Magical Negro – Morgan Parker

Using an American cinema trope as a frame to discuss placement of where she sees herself or doesn’t see herself in the context of culture Morgan Parker’s Magical Negro is spectacular in its usage of colloquial language. The book uses tools of ethnography and anthropology to discover and discuss the placement of the black female body in America. Unapologetic in its references, it is a book joining the conversation of astute modern intellects.

Inferno – Eileen Myles

Inferno by Eileen Myles is a true gift, a writer’s book. A writer’s journey weaving their way through their queer life in New York City. The author explicitly speaks to the obsessions and sadness the drives us to daringly call ourselves writers. A book that every young writer should read and digest.

The Tradition – Jericho Brown

The poems in Jericho Brown’s The Tradition comment on cultural crisis and speaks from the black body. His lyric moves through the collection asking readers to explore complacency in how we have grown accustomed to terror and how love and beauty heals us. Employing new forms such as the duplex, Jericho’s voice is urgent and necessary.
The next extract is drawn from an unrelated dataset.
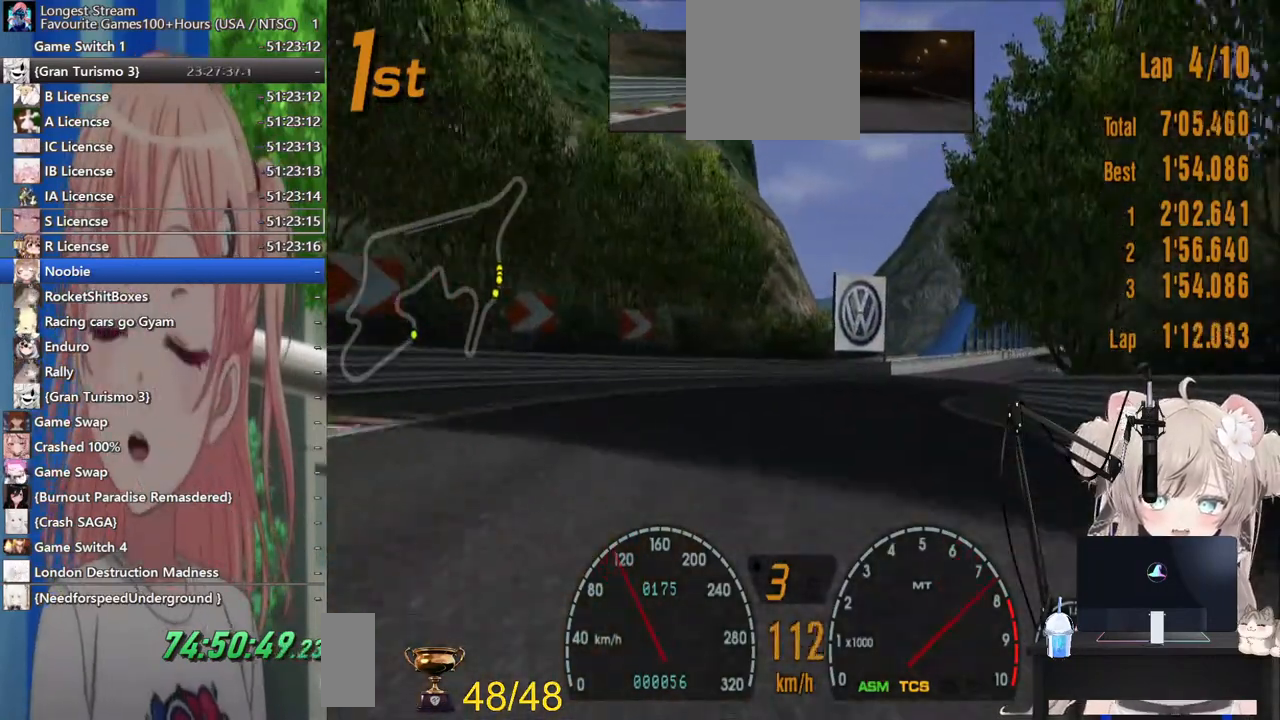
{"buttons": ["R2"], "left_stick": "right", "right_stick": "center", "events": []}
Incendiary Art – Patricia Smith

Patricia Smith’s Incendiary Art is an exploration and interrogation of grief. Using classical forms, the poems comment on violence against the black body; poems as elegies. The speaker is a witness to mothers’ pain, history unfolding and repeating, a warning call that we must listen to.

Toni Morrison

Toni Morrison’s writing moves me in ways that have changed me as writer. She taught me to look at my own complacency when it came to whiteness and the role it plays in all areas of life. The way she wrote about black people, black families, the black experience. She also taught me about how to write of a place. Now that she’s gone, no one can write a good sentence.


Dare Williams is a 2019 PEN America Emerging Voices Fellow. He is an HIV-positive poet, artist, activist native to Southern California. Dare’s poetry has been featured in Cultural Weekly and elsewhere. An alum of John Ashbury Home School Claremont, he is currently working on a poetry collection confronting the erasure of queer culture.